What the task requires:
Copy every record word for word. The images stay behind.

Data to process:
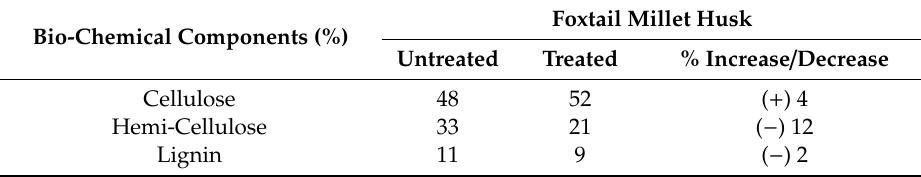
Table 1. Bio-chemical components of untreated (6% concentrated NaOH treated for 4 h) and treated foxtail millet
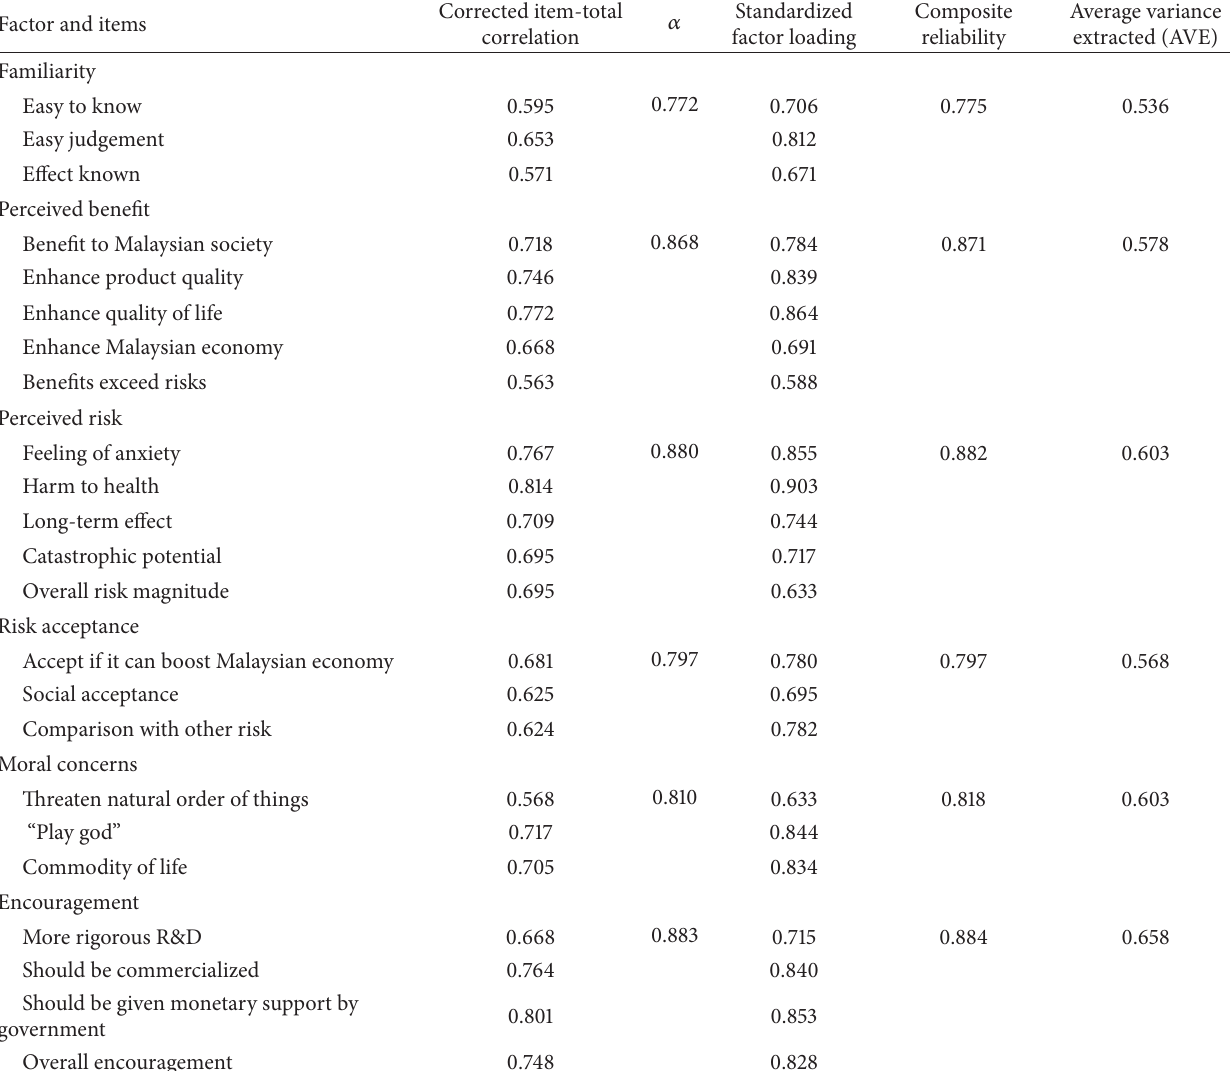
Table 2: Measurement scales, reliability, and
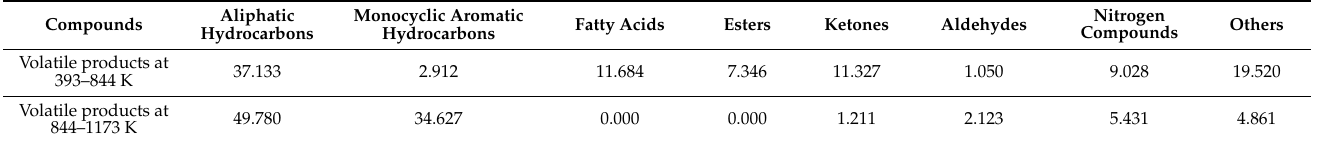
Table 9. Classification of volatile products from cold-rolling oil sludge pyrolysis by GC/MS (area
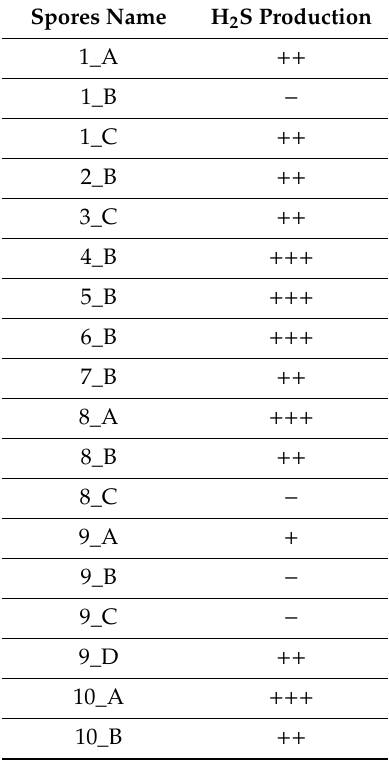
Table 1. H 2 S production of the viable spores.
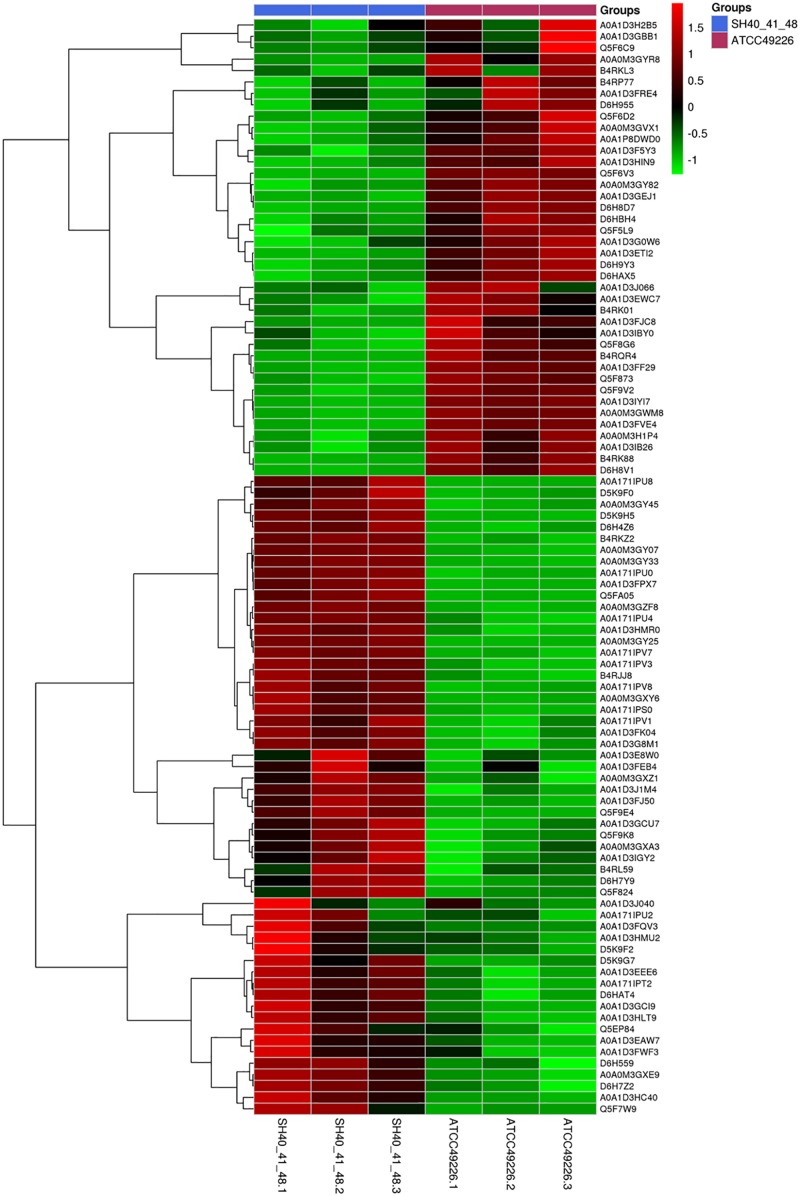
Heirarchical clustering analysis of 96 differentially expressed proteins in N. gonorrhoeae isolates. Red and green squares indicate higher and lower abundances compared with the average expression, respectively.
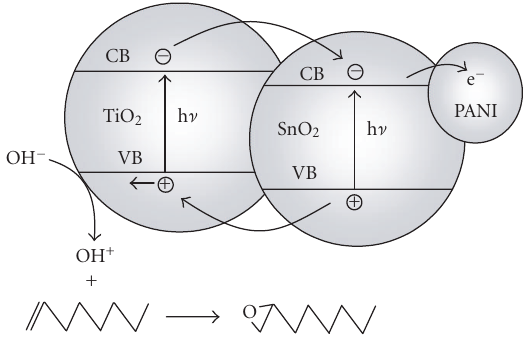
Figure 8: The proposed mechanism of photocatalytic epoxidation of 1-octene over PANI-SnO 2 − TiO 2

Response to this exercise:
Table 1. Bio-chemical components of untreated (6% concentrated NaOH treated for 4 h) and treated foxtail millet
Table 2: Measurement scales, reliability, and
Table 9. Classification of volatile products from cold-rolling oil sludge pyrolysis by GC/MS (area
Table 1. H 2 S production of the viable spores.
Heirarchical clustering analysis of 96 differentially expressed proteins in N. gonorrhoeae isolates. Red and green squares indicate higher and lower abundances compared with the average expression, respectively.
Figure 8: The proposed mechanism of photocatalytic epoxidation of 1-octene over PANI-SnO 2 − TiO 2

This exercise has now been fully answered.